Nach der riesigen Erleichterung ging es wieder zurück auf den Weg. Die Strecke war an diesem Tag fast Nebensache nach der Aufregung und den Sorgen am Morgen. Nachdem ich Santo Domingo verlassen hatte, überquerte ich das ausgetrocknete Flussbett des Rio Oja. Am Randstreifen der N-120 entlang ging es weiter, bis ich in einen Feldweg abbiegen konnte. Dieser zog sich entlang der Autobahn. Mit einem Mal erstreckte sich ein riesiges Sonnenblumenfeld vor meinen Augen. Das allein war schon ein Wahnsinns Anblick. Doch nicht nur das. Bis weit in das Feld rein, waren alle Sonnenblumen mit Initialen oder kleinen Botschaften verziert. Der Camino verlief eine ganze Weile parallel zum Feld. Eine wohltuende Ablenkung zur Autobahn und gleichzeitig Balsam für die Seele, immer wenn ich eine tolle oder liebe Botschaft entdeckte.

bis weit in das Feld hinein konnte man etwas „Geschriebenes“ entdecken

Als ich das Feld hinter mir ließ, erwarteten mich jedoch wieder sehr karge Landschaften und abgeerntete Weidefelder. Ich erreichte die Region Castilla y León / Provinz Burgos. Im Frühjahr sah es hier bestimmt ganz toll aus, wenn alles grün und saftig erstrahlte. Jetzt offenbarten sich mir allerdings Felder auf denen sich die hohen Strohhaufen türmten.

aufgetürmte Strohballen am Weg

So wie gestern auch, stoppte ich öfter um die kurze Zeit zur Erholung und Regeneration nutzen zu können.  Ich durchlief viele kleine Ortschaften, in denen es sich anbot immer mal kurz zu verweilen um den Akku aufzuladen. Bereits um kurz vor 14 Uhr erreichte ich mein Tagesziel, Belorado. Auf dem Kilometerzähler meiner Uhr erschien die Zahl 22. Als ich den Ort erreichte und gerade an der ersten Herberge vorbeilaufen wollte um ins Zentrum zu gelangen, hörte ich eine Stimme die meinen Namen rief: „Stephan, komm hier hoch, es gibt einen Pool!“ Verwundert schaute ich nach oben, da die Herberge auf einer Anhöhe lag.
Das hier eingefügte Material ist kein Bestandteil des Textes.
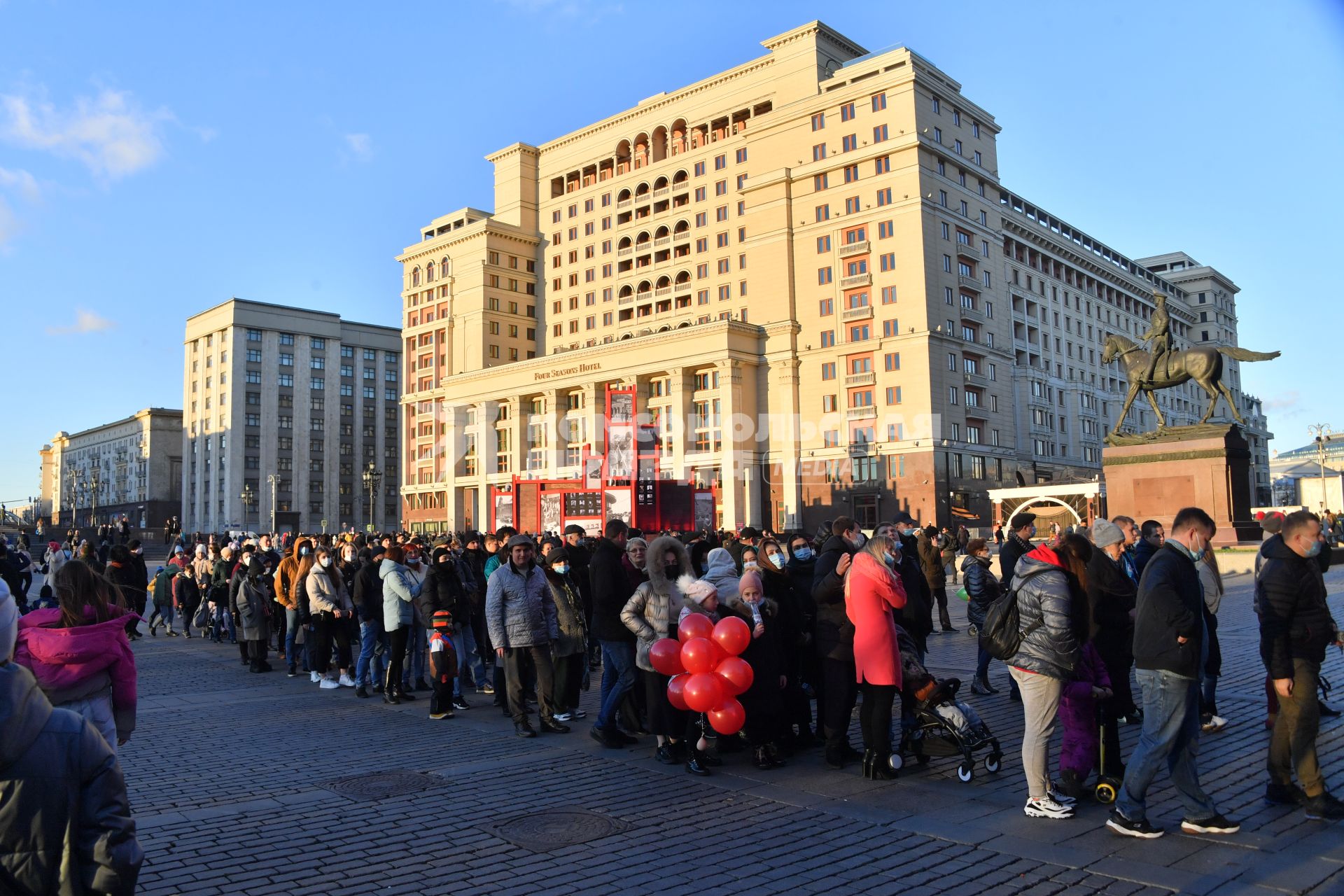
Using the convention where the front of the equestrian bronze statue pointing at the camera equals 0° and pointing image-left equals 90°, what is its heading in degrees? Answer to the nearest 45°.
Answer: approximately 90°

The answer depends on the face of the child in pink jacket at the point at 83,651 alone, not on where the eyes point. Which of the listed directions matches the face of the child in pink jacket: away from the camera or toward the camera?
away from the camera
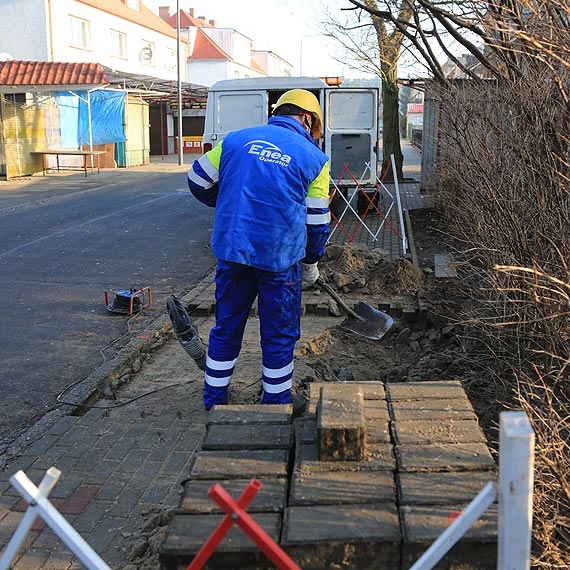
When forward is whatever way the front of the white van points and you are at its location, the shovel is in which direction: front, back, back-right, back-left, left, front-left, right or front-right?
back

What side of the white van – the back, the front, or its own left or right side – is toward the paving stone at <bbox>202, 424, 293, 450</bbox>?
back

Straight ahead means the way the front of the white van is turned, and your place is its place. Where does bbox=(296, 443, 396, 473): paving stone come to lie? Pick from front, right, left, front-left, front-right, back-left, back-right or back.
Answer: back

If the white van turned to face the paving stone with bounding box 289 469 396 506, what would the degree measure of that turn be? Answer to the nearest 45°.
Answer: approximately 180°

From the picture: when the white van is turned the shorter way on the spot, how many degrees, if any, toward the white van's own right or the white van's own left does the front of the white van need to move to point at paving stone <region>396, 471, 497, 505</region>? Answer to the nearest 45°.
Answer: approximately 180°

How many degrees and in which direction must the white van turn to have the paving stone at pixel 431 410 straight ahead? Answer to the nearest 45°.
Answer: approximately 180°

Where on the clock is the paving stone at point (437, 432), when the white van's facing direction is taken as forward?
The paving stone is roughly at 6 o'clock from the white van.

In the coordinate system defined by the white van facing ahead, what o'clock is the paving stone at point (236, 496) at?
The paving stone is roughly at 6 o'clock from the white van.

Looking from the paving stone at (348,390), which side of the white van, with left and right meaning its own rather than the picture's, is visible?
back

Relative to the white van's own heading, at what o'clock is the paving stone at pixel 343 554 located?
The paving stone is roughly at 6 o'clock from the white van.

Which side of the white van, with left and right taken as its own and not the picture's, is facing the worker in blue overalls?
back

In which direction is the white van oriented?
away from the camera

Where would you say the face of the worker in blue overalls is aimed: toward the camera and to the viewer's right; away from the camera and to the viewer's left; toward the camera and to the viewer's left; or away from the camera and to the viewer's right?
away from the camera and to the viewer's right

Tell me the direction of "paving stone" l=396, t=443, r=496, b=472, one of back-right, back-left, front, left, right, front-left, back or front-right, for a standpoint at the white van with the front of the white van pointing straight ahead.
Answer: back

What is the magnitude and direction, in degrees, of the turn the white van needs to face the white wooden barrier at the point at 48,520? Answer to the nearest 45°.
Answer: approximately 180°

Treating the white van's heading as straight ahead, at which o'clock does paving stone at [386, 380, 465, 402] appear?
The paving stone is roughly at 6 o'clock from the white van.

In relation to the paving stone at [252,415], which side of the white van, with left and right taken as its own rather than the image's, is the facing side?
back
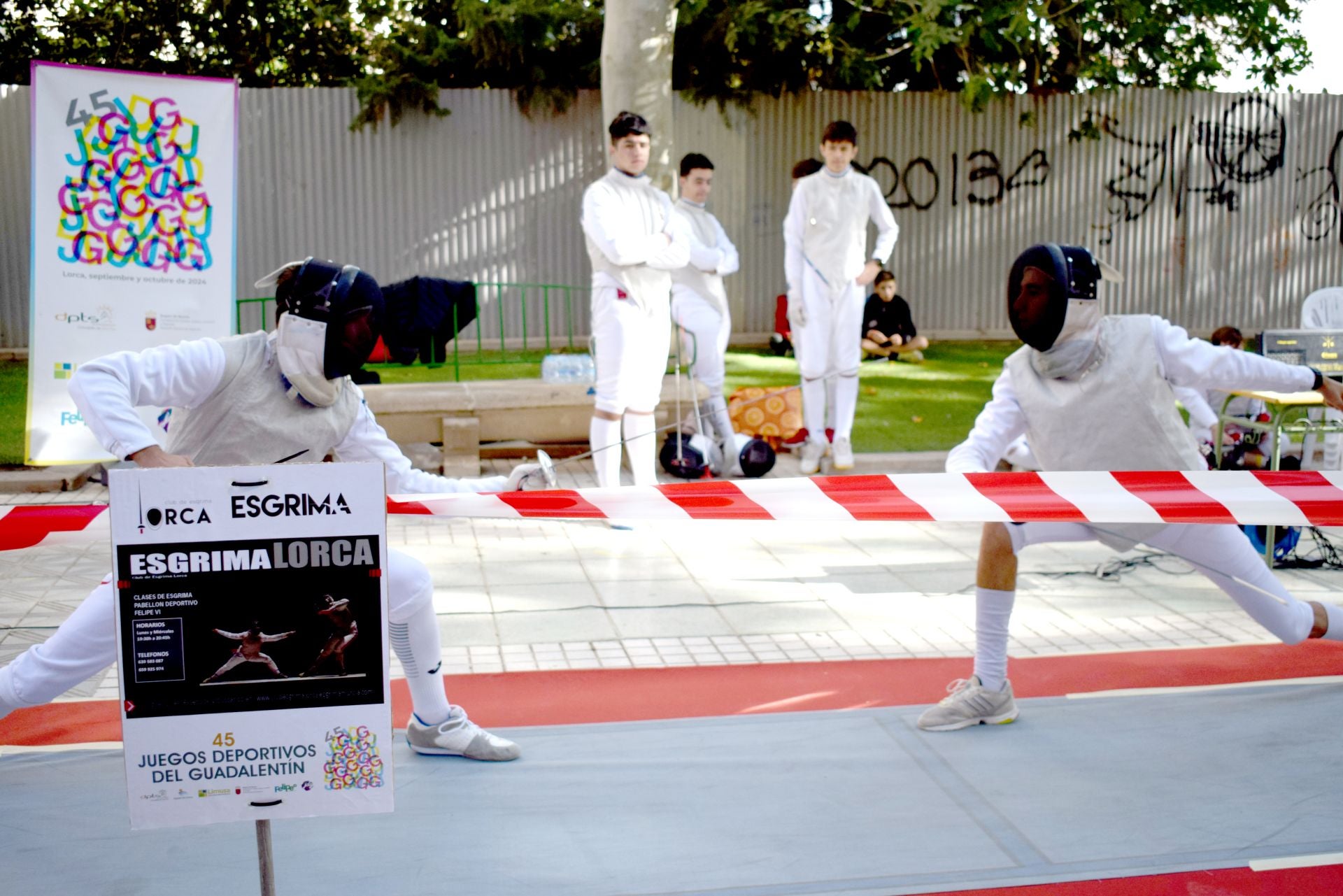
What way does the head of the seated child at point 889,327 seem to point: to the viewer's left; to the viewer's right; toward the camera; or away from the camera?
toward the camera

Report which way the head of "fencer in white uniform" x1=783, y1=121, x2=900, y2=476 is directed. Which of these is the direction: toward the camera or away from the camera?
toward the camera

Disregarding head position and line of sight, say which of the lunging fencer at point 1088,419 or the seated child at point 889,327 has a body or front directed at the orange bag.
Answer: the seated child

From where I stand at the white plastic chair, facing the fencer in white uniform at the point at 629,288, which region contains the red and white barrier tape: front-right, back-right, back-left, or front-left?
front-left

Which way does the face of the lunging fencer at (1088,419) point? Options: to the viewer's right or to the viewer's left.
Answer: to the viewer's left

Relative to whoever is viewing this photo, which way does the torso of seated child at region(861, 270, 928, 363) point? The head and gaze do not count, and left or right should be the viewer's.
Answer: facing the viewer

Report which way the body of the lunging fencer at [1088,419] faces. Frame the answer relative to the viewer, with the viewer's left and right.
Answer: facing the viewer and to the left of the viewer

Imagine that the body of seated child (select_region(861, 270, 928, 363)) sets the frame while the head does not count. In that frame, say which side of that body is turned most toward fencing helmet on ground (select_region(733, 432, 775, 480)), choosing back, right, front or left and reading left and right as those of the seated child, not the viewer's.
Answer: front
Es war Louise die mir zurief. Sehr unglaubwürdig entgegnete ich ihr: „Verarsch mich doch nicht“ :-). Doch sie bestärkte ihre Aussage und so stoppte ich und ging den Weg nach oben.

Mein Blick schweifte über die Anlage und ich konnte es kaum glauben. Da war ein kleiner aber feiner Pool mitten im Grünen neben der Herberge und dem Restaurant. Heute Morgen hätte ich mit allem gerechnet und auch, dass mein Weg eventuell enden müsste und jetzt belohnte mich der Camino mit dieser herrlichen Anlage, die ich völlig übersehen hätte, wenn Louise mich nicht beim Vorbeilaufen aufgehalten hätte. Ich überlegte nicht lange und checkte ein, kümmerte mich kurz um meine durchgeschwitzten Anziehsachen und suchte sofort wieder den Weg zurück in den Garten. Julius, Chris und Ivan erreichten die Herberge ebenfalls kurze Zeit später. Bei stahlblauem Himmel und ca. 25 Grad ließen wir uns nieder und genossen gemeinsam den ganzen Tag am Pool. Ab jetzt folgte eine Runde Sangria nach der Nächsten. Die Bilder, die ich jetzt nach Hause schickte, glichen Urlaubsfotos und von einem anstrengenden Pilgerweg konnte man hier nichts zu erkennen.

Badewetter in Belorado

Der Nachmittag verging so natürlich wie im Flug. Wir genossen das Wetter und die Abkühlung im Wasser im ständigen Wechsel. Als so langsam die Dämmerung einsetzte, gingen wir alle in die Herberge um uns für das Abendessen fertig zu machen. Kurze Zeit später trafen wir uns im Restaurant wieder um unseren Hunger mit einem traditionellen Pilgermenü zu stillen. Für nur 11 Euro bekamen wir eine reichliche Auswahl an tollen Speisen und der Region angemessen natürlich auch noch einen schmackhaften Rotwein.

klassisches Pilgermenü in Belorado

Nachdem wir uns alle satt gegessen hatten setzte auch so langsam die nötige Bettschwere ein. Der Stress von heute morgen war längst vergessen. So suchte ich mein Bett auf und schlief ein wie ein Stein.